Chu Kevin, Collins Leslie, Mainsah Boyla
Department of Electrical and Computer Engineering, Duke University, Durham, NC, USA.
Proc IEEE Int Conf Acoust Speech Signal Process. 2020 May;2020:6929-6933. doi: 10.1109/icassp40776.2020.9054450. Epub 2020 May 14.
Cochlear implant (CI) users experience substantial difficulties in understanding reverberant speech. A previous study proposed a strategy that leverages automatic speech recognition (ASR) to recognize reverberant speech and speech synthesis to translate the recognized text into anechoic speech. However, the strategy was trained and tested on the same reverberant environment, so it is unknown whether the strategy is robust to unseen environments. Thus, the current study investigated the performance of the previously proposed algorithm in multiple unseen environments. First, an ASR system was trained on anechoic and reverberant speech using different room types. Next, a speech synthesizer was trained to generate speech from the text predicted by the ASR system.
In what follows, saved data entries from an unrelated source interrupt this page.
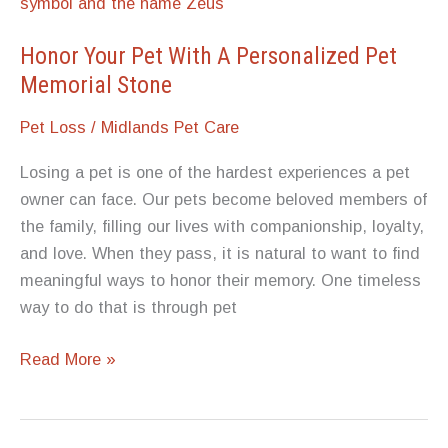
Find
Compassionate,
Honor Your Pet With A Personalized Pet
Local
Memorial Stone
Services
Pet Loss
/
Midlands Pet Care
Losing a pet is one of the hardest experiences a pet
owner can face. Our pets become beloved members of
the family, filling our lives with companionship, loyalty,
and love. When they pass, it is natural to want to find
meaningful ways to honor their memory. One timeless
way to do that is through pet
Honor
Read More »
Your
Pet
With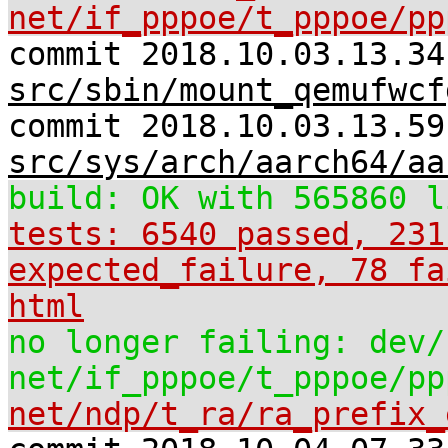
net/if_pppoe/t_pppoe/pp
commit 2018.10.03.13.34
src/sbin/mount_qemufwcf
commit 2018.10.03.13.59
src/sys/arch/aarch64/aa
build: OK with 565860 l
tests: 6540 passed, 231
expected_failure, 78 fa
html
no longer failing: dev/
net/if_pppoe/t_pppoe/pp
net/ndp/t_ra/ra_prefix_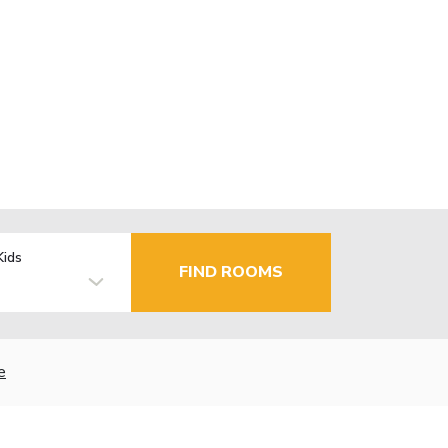
Kids
FIND ROOMS
e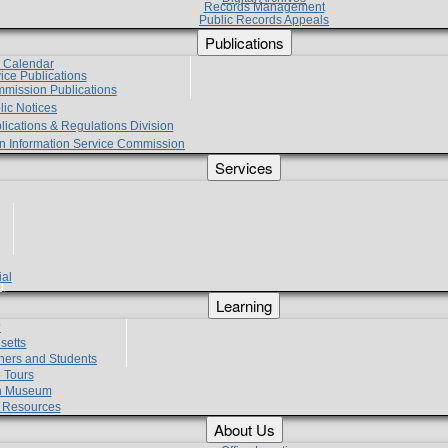
Records Management
Public Records Appeals
Publications
e Calendar
vice Publications
mmission Publications
lic Notices
lications & Regulations Division
zen Information Service Commission
Services
ial
g
Learning
?
setts
hers and Students
 Tours
h Museum
l Resources
About Us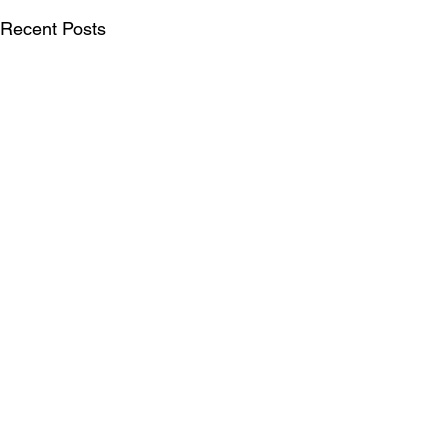
Recent Posts
SUBSCRIBE FOR UPDATES
Be the first to see our publications, LIFT
Perspectives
Experiments were conducted in normal hearing listeners using vocoded speech, and the results showed that the strategy improved speech intelligibility in previously unseen conditions. These results suggest that the ASR-synthesis strategy can potentially benefit CI users in everyday reverberant environments.
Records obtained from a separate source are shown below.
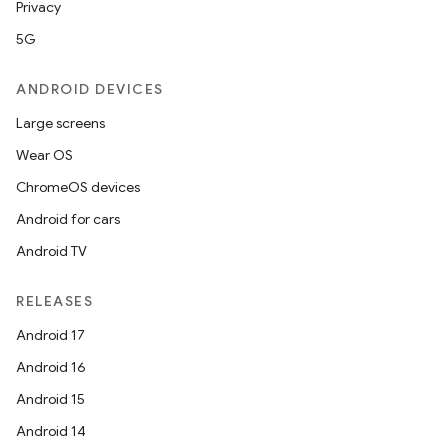
Privacy
5G
ANDROID DEVICES
Large screens
Wear OS
ChromeOS devices
Android for cars
Android TV
RELEASES
Android 17
Android 16
Android 15
Android 14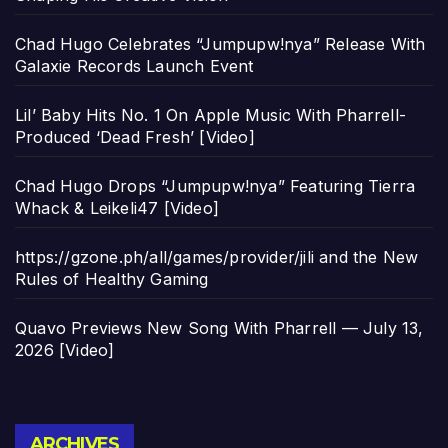
Chad Hugo Celebrates “Jumpupw!nya” Release With
Galaxie Records Launch Event
Lil’ Baby Hits No. 1 On Apple Music With Pharrell-
Produced ‘Dead Fresh’ [Video]
Chad Hugo Drops “Jumpupw!nya” Featuring Tierra
Whack & Leikeli47 [Video]
https://gzone.ph/all/games/provider/jili and the New
Rules of Healthy Gaming
Quavo Previews New Song With Pharrell — July 13,
2026 [Video]
Archives
ARCHIVES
人工耳蜗(CI)使用者在理解混响语音方面存在很大困难。先前的一项研究提出了一种策略,该策略利用自动语音识别(ASR)来识别混响语音,并利用语音合成将识别出的文本转换为无回声语音。然而,该策略是在相同的混响环境中进行训练和测试的,因此尚不清楚该策略对未见过的环境是否具有鲁棒性。因此,当前的研究调查了先前提出的算法在多个未见过的环境中的性能。首先,使用不同的房间类型在无回声和混响语音上训练一个ASR系统。接下来,训练一个语音合成器,根据ASR系统预测的文本生成语音。使用声码语音在正常听力的听众中进行了实验,结果表明该策略在以前未见过的条件下提高了语音清晰度。这些结果表明,ASR合成策略可能会使人工耳蜗使用者在日常混响环境中受益。